A similar distinction between accrual and cash basis taxpayers also arises in cases dealing specifically with the deductibility of insurance expenses. Cash basis taxpayers typically have been obligated to capitalize payments for insurance with terms in excess of 1 year but, with respect to insurance covering 1 year or less, have been permitted full deduction in the year of payment. See, e.g., Commissioner v. Boylston Market Association, 131 F.2d 966 (1st Cir. 1942), affg. a B.T.A. Memorandum Opinion dated Nov. 6, 1941; Bell v. Commissioner, 13 T.C. 344 (1949); Peters v. Commissioner, 4 T.C. 1236 (1945); Jephson v. Commissioner, 37 B.T.A. 1117 (1938); Kauai Terminal, Ltd. v. Commissioner, 36 B.T.A. 893 (1937). In contrast, where the taxpayer utilizes the accrual method, proration of premium expenses has been required, and no distinction based upon policy length has been articulated. See, e.g., Johnson v. Commissioner, 108 T.C. 448 (1997), affd. in part and revd. in part on other grounds 184 F.3d 786 (8th Cir. 1999); Higginbotham-Bailey-Logan Co. v. Commissioner, 8 B.T.A. 566 (1927).

For instance, in Johnson v. Commissioner, supra, a taxpayer employing the accrual method purchased insurance policies covering periods of 1 to 7 years. Given this scenario, the Court made no attempt to ascertain which of the policies, such as those covering only 1 year, would expire within the following taxable year. Instead, the Court ruled that "to the extent that part of any Premium was allocable to coverage for subsequent years, it must be capitalized and amortized by deductions in those years." Id. at 488. Likewise, in Higginbotham-Bailey-Logan Co. v. Commissioner, supra, the Court disallowed a deduction for prepaid insurance taken by an accrual basis taxpayer without inquiring into whether the policy might terminate within the next year. The Court resolved the issue by stating: "The adjustment made by the Commissioner appears to be in accordance with the method of accounting employed by the petitioner and appears further to be such that petitioner's net income is more nearly correctly reflected than on the basis used in the return." Id. at 577. Hence, beginning as early as 1927 and followed as recently as 1997, reported cases have indicated that an accrual basis taxpayer must prorate insurance expenses, and no taxpayer utilizing such a method has been afforded the treatment that petitioner here requests.

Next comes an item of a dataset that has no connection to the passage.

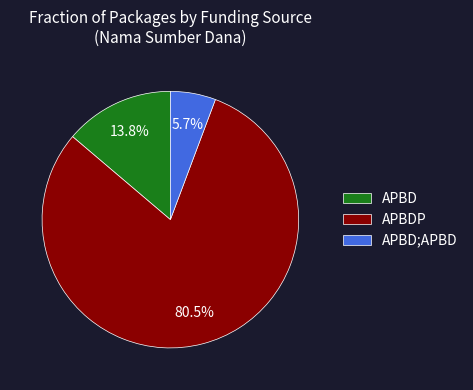

What is the total percentage of APBDP and APBD?

94.3%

As a result, consistency with case law negates the possibility of a 1-year rule with respect to the accrual basis taxpayer. It follows that petitioner's deductions were improper under the rules governing deductions and capitalization.

Clear Reflection of Income Rules

Section 446(b) provides: "If no method of accounting has been regularly used by the taxpayer, or if the method used does not clearly reflect income, the computation of taxable income shall be made under such method as, in the opinion of the Secretary, does clearly reflect income." However, petitioner acknowledges on brief that "The capitalization rules stand on their own as does the clear reflection of income provision of I.R.C. section 446(b)." Hence, because petitioner's treatment of license and insurance costs violated sections 162 and 263, we need not reach the issue of whether petitioner's method of tax accounting also failed to clearly reflect income. The related evidentiary objection raised by petitioner, contesting the admissibility of financial data for years subsequent to 1993, is likewise rendered moot. The challenged figures were offered only on the question of clear reflection. Although petitioner asserts that respondent abused his discretion in changing an accounting method authorized by the Code and consistently applied, petitioner does not argue that a method contrary to law is nonetheless acceptable so long as it has been consistently applied.

We therefore hold that petitioner is not entitled to currently deduct license and insurance expenses allocable to the following taxable year. Respondent's determination of a deficiency with respect to petitioner's 1993 taxable year is sustained.

To reflect the foregoing,

Decision will be entered under Rule 155.